Otaku Culture in the United States
In 2009, American rapper Soulja Boy tweeted, ‘I’m a fan of Anime ^_^.’ In a video made by American actor Samuel L. Jackson he openly admitted that he is a fan of anime… and hentai too (was he joking?). Also, WWE icon John Cena said in an interview that he loves anime and that his favorite anime movie is Fist of the North Star. What is being said here exactly? America loves anime!
The otaku culture in America has obviously sparked the creation of anime and manga heavyweight companies such as Funimation and Crunchyroll, with the latter reaching one million paid subscribers as of February 2017. Perhaps the best indicator of the otaku culture in America is its anime conventions. Anime Expo is one of the oldest anime conventions in the United States; it premiered in 1992. It has now grown to over 100,000 attendees and is the largest anime convention in North America.
The Otakon and Anime Boston anime conventions also receive widespread attendance and attention from otaku all around North America. With so much focus toward anime and manga, American producers have reportedly become jealous of Japan’s growing presence in American culture.
Television shows like Avatar: The Last Airbender and Teen Titans have both incorporated anime style art and elements which can be entirely attributed to Japan’s unique animation style. Although it’s debatable if Avatar and Teen Titans can be considered anime, there are many Japanese anime shows that are popular in the United States: Dragon Ball Z, Naruto Shippuden, One Punch Man, Blue Exorcist, Inuyasha, and Death Note, just to name a few.
Cartoon Network streamed anime shows such as Naruto and One Piece on its regular broadcasting schedule in the early 2000s. It helped instill anime into America’s younger generation. Toonami, which debuted in 1997, introduced many Americans to Japanese anime and Japanese pop music for nearly ten years until its decline in 2008. The popular media company relaunched in 2012 on Cartoon Network’s late night broadcasting slot, Adult Swim, and has since become very popular with American audiences.
Manga sales in the United States have grown exponentially in recent trends. Publisher’s Weekly reports that ‘Total U.S. manga sales in 2007 rose about 10%, to more than $220 million, and about 1,468 titles are estimated to have been released last year.’ Even American singer Courtney Love got in on the action by co-writing a manga series titled Princess Ai.
The otaku culture in America has been overshadowing established pieces of American popular culture like the popular American comics of Marvel and DC. The comic book industry in North America is only worth $1.03 billion. The anime industry in America is worth $2.74 billion, twice as much as the comic book industry on the entire North American continent! This is probably due to the fact that American comic books are generally aimed towards male audiences. There are thousands of women who are comic fanatics, but traditionally, comic books have generated strict male audiences since their inception.

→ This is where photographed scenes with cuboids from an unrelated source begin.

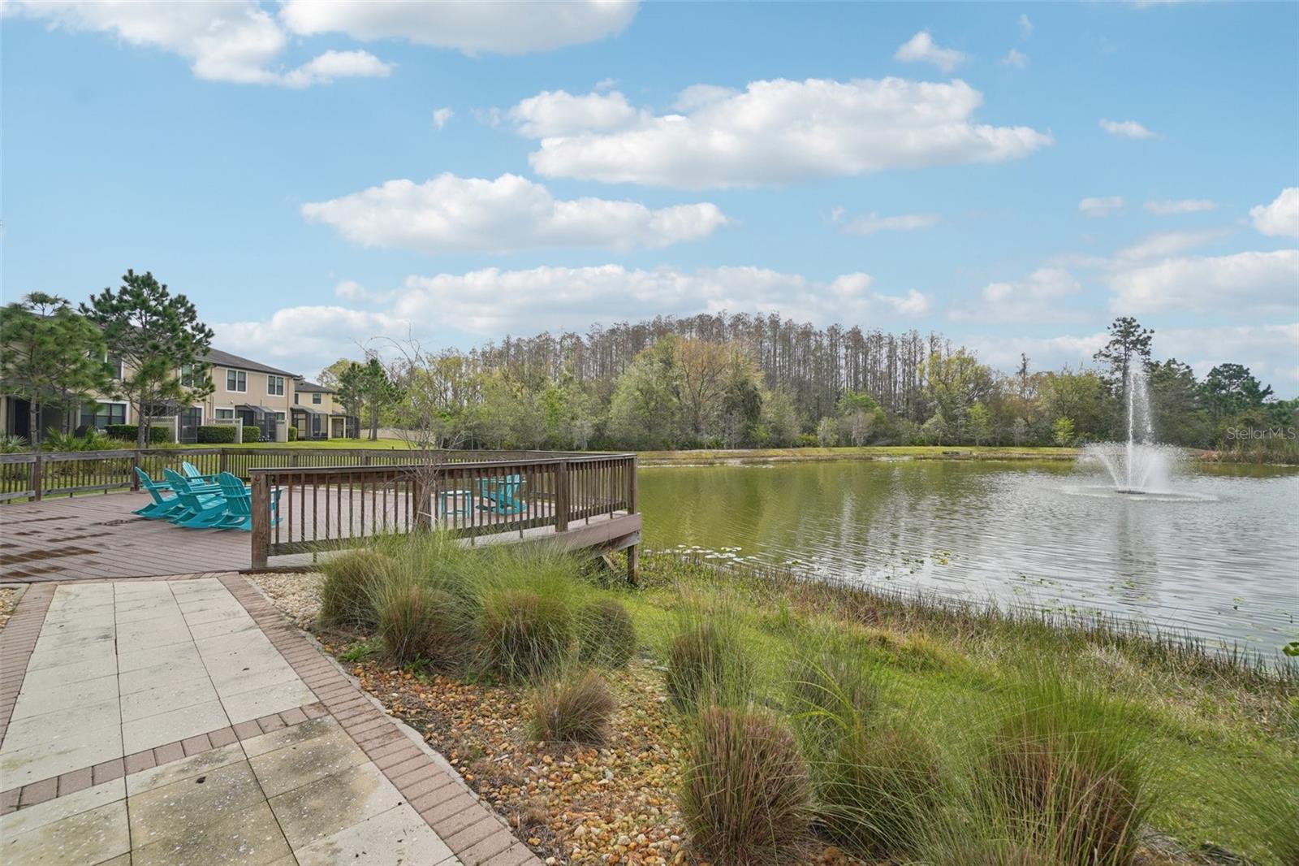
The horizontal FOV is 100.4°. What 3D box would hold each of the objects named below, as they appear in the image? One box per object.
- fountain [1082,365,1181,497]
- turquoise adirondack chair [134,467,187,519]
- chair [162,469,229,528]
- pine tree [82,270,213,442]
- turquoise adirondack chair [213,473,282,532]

Anime is geared towards all genders and features many genres that far outclass the limited themes of comic books. Comic books are usually about superheroes and the villains they face. Anime is much more broad, featuring genres such as romance, comedy, slice-of-life, action, and fantasy. Although the people in the United States are very fond of Batman, Superman, and the X-Men, One-Punch Man has become a beloved manga and anime series in America as well. Besides, Saitama can surely kick Superman’s butt any day. This trend not only proves that the otaku culture in America is the real deal, but it makes people wonder how much it will grow in the future.
The anime industry in America is still growing, although it isn’t as high as it is in Japan or China. Just this year, the Ghost in the Shell live action movie adaptation premiered in America. According to thousands of Americans and film critics, the film managed to get the incredible visuals and effects right but it wass heavily ostracized for its lackluster storyline and character development. Many American fans were disappointed and hoped that the film would be a direct translation from the manga to the big screen. Despite the backlash, that kind of attention meant that many of those fans had read the manga in the first place, which just goes to show how popular and familiar the title is in the United States.
The Otaku Phenomenon
There is no doubt that the otaku culture in Japan is the most active in the world. However, the otaku culture in places like Germany, the United States, France, and China all validate that the subculture is rapidly growing. It is amazing how the presence of Japanese culture has grown in the last 40 years. Millions of fans all around the world share one thing in common, their love for anime and manga. They all have taken a somewhat derogatory term such as ‘otaku’ and bent the meaning into something meaningful. Otaku is now just more than a word, it is a way of life. With all stereotypes aside, it is an enlightenment.
The otaku culture around the world can be summed up in one word: shocking. As animation and media become more sophisticated, these trends will just keep growing. The question is: Which country will get otaku fever next?